The connection between Secret Pittsburgh’s podcast and the outside world changes the way this class compares to more traditional literary classes, according to Coles and Ryan. Although students still practice skills such as reading and writing, the community outreach forms relationships and understandings of the outside world. 

“I think the other thing that students [get] out of a course like Secret Pittsburgh is an understanding of how a place informs your thinking and your emotional reactions, that places are not neutral, that they have stories, and that the way we tell the stories of these places is contributing to them,” Ryan said.

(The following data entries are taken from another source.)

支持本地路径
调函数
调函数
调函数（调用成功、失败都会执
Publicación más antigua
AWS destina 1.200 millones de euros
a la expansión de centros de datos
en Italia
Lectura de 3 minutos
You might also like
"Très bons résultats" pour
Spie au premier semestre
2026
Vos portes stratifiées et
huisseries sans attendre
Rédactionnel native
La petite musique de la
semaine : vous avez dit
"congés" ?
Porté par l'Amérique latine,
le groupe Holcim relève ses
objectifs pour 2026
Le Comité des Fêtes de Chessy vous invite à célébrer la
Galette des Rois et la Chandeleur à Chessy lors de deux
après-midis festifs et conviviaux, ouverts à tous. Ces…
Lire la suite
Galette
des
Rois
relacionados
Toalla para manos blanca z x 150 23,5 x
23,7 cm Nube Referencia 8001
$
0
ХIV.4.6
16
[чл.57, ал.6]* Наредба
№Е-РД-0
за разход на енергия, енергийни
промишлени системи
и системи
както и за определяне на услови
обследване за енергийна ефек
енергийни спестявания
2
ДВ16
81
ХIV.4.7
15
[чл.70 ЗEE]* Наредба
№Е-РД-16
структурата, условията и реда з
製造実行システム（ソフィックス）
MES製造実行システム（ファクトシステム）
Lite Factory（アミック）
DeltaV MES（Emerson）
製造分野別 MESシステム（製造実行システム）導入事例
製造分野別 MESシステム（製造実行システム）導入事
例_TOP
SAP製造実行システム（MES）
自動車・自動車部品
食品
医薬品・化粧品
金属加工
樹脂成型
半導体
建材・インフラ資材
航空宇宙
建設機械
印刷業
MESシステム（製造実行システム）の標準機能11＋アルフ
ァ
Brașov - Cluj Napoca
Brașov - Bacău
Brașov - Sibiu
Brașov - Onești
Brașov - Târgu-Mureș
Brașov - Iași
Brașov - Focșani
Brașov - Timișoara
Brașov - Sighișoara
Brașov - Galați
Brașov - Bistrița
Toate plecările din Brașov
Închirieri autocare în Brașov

The public aspect of this course, which is accessible to not only Pitt members but all internet users, reminds students of a “broader audience” and “an ethical demand,” Ryan said. The publicity of this course and its on-site experiences provide representation for lesser-known parts of Pittsburgh. 

“In terms of the folks that we work with, I hope that their institutions, their communities and their concerns are more seen and can reach a broader public through this particular class,” Ryan said. “I hope that [people who find the website or podcast] will go and explore more things.”